Tyson Koh, campaign manager of anti-lockout group Keep Sydney Open, said that the laws are creating an atmosphere that Sydney is closed for business at nighttime.
“There are so many alternatives, but it really begins with an honest appraisal of the kinds of cultures that we are encouraging and discouraging,” he said.
Most of the submissions received for the Independent Liquor Law Review refer to the 1:30 AM lockout and the 3 AM last drinks restriction. However, many of these recommendations come from emergency service workers with concerns that current laws will be watered down.
“Prior to the lockout laws’ introduction, there was immense pressure on the Government to do something about the violence,” said Dr Saxon Smith, President of the Australian Medical Association NSW (AMA).
“Now it has done something which has been very effective. It’s surprising some people want to return to the bad old days of just a couple of years ago.”
According to the Bureau of Crime Statistics and Research (BOCSAR), April 2015 recorder a 32 per cent reduction in assaults in Kings Cross, and a 26 per cent reduction in the Sydney CBD.
However, BOCSAR statistics show that the number of non domestic assault incidents in Kings Cross has been on the decline since October 2008, suggesting that the lockout laws have only accelerated this trend.
It was also found that the lockout law reforms, introduced in February 2014, might be behind an increase in assaults in Pyrmont, specifically at The Star casino.
In April 2016, BOCSAR published a report concluding that almost two additional assaults per month have been recorded since the introduction of these reforms: “…the introduction of the February 2014 reforms resulted in an increase of nearly two additional assaults per month in The Star casino precinct, compared with the pre-lockout law period,” the report said.
Despite this information, Dr Smith believes that “No argument presented by the groups protesting against the lockout laws is compelling enough to put people’s safety at risk.”
“Contrary to claims by some against the important laws, there is no evidence at all to suggest that the violence is moving elsewhere,” said Scott Weber, spokesperson for the Last Drinks Coalition.
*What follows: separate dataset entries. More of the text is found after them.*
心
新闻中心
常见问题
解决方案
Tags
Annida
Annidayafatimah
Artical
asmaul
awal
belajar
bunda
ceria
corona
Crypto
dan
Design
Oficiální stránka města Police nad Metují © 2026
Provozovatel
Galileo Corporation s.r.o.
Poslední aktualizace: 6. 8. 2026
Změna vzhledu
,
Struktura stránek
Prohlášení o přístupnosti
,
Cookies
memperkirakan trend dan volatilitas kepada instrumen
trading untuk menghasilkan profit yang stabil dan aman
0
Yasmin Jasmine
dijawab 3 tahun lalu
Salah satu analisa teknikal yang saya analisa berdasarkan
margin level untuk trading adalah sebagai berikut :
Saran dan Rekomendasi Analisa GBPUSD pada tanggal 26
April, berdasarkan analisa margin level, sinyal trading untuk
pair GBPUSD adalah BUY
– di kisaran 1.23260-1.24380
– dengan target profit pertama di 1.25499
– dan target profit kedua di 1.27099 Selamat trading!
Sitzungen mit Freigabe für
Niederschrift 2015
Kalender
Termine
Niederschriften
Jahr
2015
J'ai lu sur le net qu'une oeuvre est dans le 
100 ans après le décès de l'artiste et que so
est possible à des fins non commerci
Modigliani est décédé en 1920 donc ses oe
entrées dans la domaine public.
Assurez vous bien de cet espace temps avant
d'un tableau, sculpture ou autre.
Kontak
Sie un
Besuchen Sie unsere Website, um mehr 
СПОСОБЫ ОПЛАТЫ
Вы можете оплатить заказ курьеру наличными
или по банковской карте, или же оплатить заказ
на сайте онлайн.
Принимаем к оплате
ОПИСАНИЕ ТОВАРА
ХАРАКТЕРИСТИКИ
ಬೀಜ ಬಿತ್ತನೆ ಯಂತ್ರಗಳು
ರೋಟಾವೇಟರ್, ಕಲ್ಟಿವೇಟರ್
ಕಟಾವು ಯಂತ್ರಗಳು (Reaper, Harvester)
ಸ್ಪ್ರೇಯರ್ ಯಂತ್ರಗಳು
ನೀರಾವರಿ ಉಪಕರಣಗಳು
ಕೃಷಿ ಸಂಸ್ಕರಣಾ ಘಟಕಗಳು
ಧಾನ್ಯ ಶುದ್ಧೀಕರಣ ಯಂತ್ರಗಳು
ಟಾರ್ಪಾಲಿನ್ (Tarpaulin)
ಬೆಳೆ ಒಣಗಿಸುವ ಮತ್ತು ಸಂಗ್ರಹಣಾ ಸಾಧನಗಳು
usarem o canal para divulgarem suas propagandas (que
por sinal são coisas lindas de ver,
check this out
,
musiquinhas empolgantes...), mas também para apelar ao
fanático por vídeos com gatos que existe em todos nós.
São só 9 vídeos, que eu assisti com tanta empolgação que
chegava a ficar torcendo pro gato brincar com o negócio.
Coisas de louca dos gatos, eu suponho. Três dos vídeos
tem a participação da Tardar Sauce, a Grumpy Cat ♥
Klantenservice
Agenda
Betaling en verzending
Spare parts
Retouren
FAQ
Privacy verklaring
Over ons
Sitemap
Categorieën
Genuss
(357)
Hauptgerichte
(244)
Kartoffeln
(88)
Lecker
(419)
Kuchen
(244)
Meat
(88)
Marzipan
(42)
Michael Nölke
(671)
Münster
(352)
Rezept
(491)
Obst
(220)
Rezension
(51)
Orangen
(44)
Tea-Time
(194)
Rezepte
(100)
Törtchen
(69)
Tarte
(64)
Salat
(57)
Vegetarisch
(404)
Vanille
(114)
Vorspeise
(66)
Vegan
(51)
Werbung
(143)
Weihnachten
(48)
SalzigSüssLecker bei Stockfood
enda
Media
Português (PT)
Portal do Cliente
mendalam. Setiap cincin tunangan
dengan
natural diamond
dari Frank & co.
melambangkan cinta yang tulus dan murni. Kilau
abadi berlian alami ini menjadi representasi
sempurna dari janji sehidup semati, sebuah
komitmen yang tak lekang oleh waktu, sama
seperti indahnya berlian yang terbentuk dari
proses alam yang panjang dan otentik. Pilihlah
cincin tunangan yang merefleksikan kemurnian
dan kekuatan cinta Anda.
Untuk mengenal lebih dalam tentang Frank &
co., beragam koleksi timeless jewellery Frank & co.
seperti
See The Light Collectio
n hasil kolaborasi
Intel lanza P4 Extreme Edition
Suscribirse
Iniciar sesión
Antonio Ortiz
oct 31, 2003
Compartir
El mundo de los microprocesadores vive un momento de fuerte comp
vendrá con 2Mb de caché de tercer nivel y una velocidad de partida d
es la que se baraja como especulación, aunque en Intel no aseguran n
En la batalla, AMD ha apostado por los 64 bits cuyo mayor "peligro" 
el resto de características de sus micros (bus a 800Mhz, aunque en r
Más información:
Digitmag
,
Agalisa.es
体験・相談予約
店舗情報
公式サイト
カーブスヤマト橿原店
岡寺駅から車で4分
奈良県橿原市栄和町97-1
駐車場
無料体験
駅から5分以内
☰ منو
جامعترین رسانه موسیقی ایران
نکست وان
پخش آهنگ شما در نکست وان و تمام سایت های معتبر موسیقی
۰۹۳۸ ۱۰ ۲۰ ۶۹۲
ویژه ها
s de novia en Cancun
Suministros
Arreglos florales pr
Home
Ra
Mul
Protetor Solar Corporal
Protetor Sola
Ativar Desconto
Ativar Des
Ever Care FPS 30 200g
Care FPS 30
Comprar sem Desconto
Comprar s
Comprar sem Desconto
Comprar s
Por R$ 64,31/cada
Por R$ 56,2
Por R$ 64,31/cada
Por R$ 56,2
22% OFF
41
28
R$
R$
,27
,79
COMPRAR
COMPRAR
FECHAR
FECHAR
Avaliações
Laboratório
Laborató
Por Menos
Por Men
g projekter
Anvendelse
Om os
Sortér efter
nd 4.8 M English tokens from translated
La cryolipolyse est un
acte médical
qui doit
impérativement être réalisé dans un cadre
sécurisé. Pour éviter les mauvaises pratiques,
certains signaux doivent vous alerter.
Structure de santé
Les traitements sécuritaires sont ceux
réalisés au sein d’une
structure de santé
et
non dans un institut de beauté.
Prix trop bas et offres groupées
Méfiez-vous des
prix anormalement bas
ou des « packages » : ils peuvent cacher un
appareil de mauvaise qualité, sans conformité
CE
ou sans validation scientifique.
Formed in 2008 by the four major emergency service organisations in NSW, Last Drinks challenges the Australian drinking culture, addressing the issue of alcohol-fuelled violence.
“The simple fact is that fewer people are being assaulted as a result of these laws. The community safety benefits of the measures cannot be underestimated,” said Mr Webber.
To the contrary, despite data presented by medical associations and hospitals indicating that alcohol-related issues need to be addressed, Mr Koh believes that this “does not indicate that we need to put a curfew on the city and put thousands of people out of work.”
Clover Moore, Sydney’s Lord Mayor since 2004, outlined that City of Sydney Council’s submission is a package of recommendations to “encourage good venue management and support our live music and cultural sectors, while balancing the needs of residents and making no compromises on public safety.”